Dataset entries -
╭──

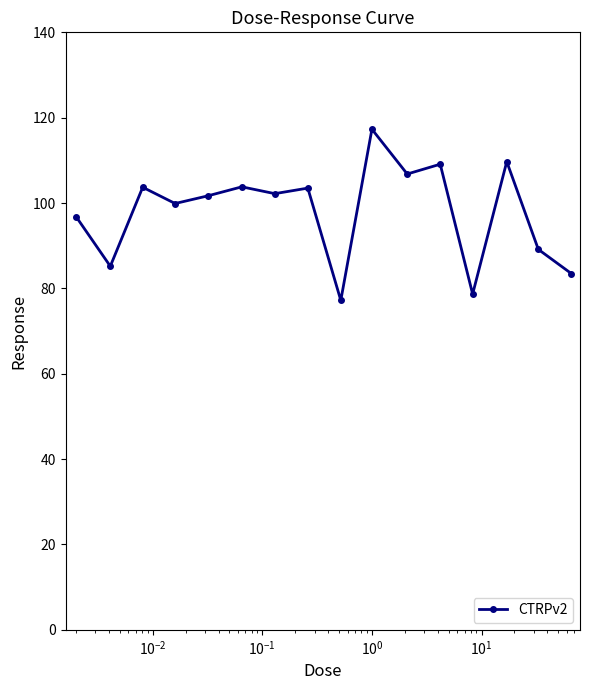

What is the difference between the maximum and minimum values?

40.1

╰──
╭──

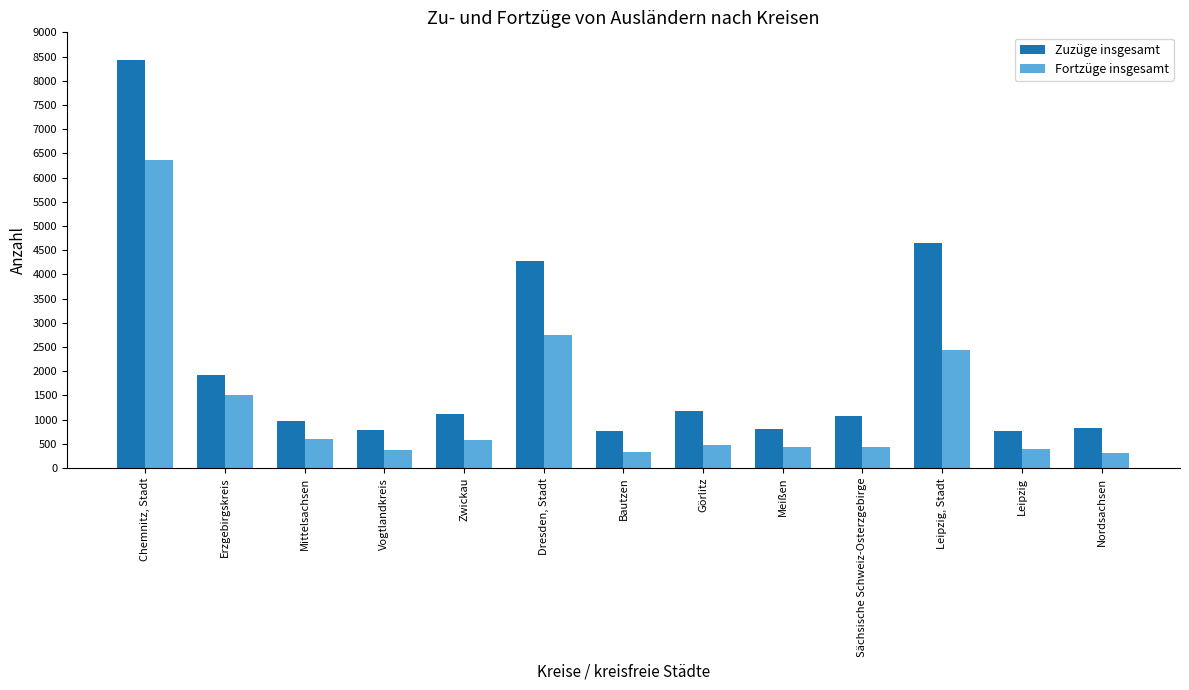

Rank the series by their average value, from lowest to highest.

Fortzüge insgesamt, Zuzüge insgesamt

╰──
╭──

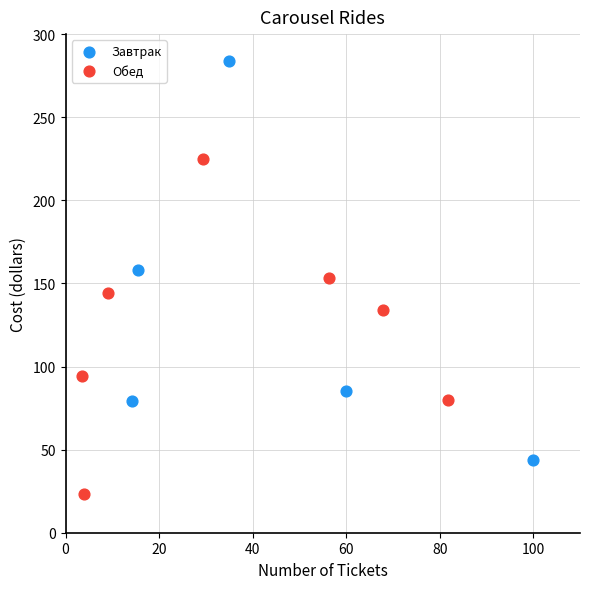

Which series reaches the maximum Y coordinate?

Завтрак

╰──

Work item -
Locate each line in the listing above that contains the word "series" and copy those lines out in full.

Response -
Rank the series by their average value, from lowest to highest.
Which series reaches the maximum Y coordinate?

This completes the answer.